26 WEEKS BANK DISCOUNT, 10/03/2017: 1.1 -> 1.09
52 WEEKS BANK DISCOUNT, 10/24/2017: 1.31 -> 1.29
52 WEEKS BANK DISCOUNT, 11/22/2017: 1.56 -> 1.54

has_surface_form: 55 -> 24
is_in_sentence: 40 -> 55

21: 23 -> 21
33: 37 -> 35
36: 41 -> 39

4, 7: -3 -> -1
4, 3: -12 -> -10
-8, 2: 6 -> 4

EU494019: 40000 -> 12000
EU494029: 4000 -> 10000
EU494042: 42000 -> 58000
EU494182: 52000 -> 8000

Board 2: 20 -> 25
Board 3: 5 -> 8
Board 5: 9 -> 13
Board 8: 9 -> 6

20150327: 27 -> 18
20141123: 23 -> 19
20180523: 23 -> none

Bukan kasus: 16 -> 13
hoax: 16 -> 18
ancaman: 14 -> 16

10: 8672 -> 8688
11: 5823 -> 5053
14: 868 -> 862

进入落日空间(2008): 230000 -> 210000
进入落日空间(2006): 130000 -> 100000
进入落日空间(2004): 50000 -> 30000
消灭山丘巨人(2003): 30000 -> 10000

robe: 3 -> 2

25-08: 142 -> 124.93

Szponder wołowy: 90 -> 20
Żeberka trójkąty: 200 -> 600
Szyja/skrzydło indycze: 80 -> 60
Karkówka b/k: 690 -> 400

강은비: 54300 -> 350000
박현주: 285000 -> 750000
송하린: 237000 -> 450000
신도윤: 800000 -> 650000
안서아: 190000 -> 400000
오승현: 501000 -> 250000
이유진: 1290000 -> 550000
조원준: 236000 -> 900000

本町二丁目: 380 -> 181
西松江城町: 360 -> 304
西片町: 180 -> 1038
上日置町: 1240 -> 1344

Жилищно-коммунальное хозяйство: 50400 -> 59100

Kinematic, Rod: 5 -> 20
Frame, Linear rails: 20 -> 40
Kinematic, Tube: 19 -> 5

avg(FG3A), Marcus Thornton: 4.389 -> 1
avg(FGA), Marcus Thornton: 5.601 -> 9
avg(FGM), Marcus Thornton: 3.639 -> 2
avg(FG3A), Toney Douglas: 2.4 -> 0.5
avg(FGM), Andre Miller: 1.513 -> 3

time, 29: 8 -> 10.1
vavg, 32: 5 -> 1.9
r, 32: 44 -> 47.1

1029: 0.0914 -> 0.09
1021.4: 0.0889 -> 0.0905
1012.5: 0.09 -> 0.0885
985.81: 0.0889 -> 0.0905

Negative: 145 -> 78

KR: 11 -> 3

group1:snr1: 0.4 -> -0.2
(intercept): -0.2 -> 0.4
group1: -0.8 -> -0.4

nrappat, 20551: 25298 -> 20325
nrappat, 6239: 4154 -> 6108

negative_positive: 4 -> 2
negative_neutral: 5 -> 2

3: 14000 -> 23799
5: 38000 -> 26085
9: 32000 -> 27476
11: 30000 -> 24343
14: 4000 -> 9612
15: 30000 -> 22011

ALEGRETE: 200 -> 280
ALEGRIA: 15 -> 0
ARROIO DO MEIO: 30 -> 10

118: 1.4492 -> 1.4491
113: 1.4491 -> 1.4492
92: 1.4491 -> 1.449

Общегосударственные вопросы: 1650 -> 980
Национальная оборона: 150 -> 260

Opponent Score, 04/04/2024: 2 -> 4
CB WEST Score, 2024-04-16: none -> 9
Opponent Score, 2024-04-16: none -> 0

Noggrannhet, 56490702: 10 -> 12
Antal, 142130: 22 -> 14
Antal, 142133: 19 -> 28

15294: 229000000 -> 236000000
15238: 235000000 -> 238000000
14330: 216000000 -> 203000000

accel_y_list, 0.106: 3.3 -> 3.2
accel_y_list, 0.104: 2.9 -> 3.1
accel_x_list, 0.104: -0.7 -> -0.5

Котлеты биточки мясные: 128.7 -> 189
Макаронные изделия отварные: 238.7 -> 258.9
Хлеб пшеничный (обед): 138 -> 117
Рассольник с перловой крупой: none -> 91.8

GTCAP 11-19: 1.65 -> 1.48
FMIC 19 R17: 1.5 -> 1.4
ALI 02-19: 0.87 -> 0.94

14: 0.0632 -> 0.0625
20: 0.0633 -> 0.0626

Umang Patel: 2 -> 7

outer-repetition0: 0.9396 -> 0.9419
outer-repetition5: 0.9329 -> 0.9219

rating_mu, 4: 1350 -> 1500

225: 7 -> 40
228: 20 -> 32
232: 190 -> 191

•••

● Task prompt
In the entries above, one line contains "20180523: 23 -> none" and another contains "조원준: 236000 -> 900000". Reproduce exactly those two lines and the lines between them, nothing else.

● Answer to the problem
20180523: 23 -> none

Bukan kasus: 16 -> 13
hoax: 16 -> 18
ancaman: 14 -> 16

10: 8672 -> 8688
11: 5823 -> 5053
14: 868 -> 862

进入落日空间(2008): 230000 -> 210000
进入落日空间(2006): 130000 -> 100000
进入落日空间(2004): 50000 -> 30000
消灭山丘巨人(2003): 30000 -> 10000

robe: 3 -> 2

25-08: 142 -> 124.93

Szponder wołowy: 90 -> 20
Żeberka trójkąty: 200 -> 600
Szyja/skrzydło indycze: 80 -> 60
Karkówka b/k: 690 -> 400

강은비: 54300 -> 350000
박현주: 285000 -> 750000
송하린: 237000 -> 450000
신도윤: 800000 -> 650000
안서아: 190000 -> 400000
오승현: 501000 -> 250000
이유진: 1290000 -> 550000
조원준: 236000 -> 900000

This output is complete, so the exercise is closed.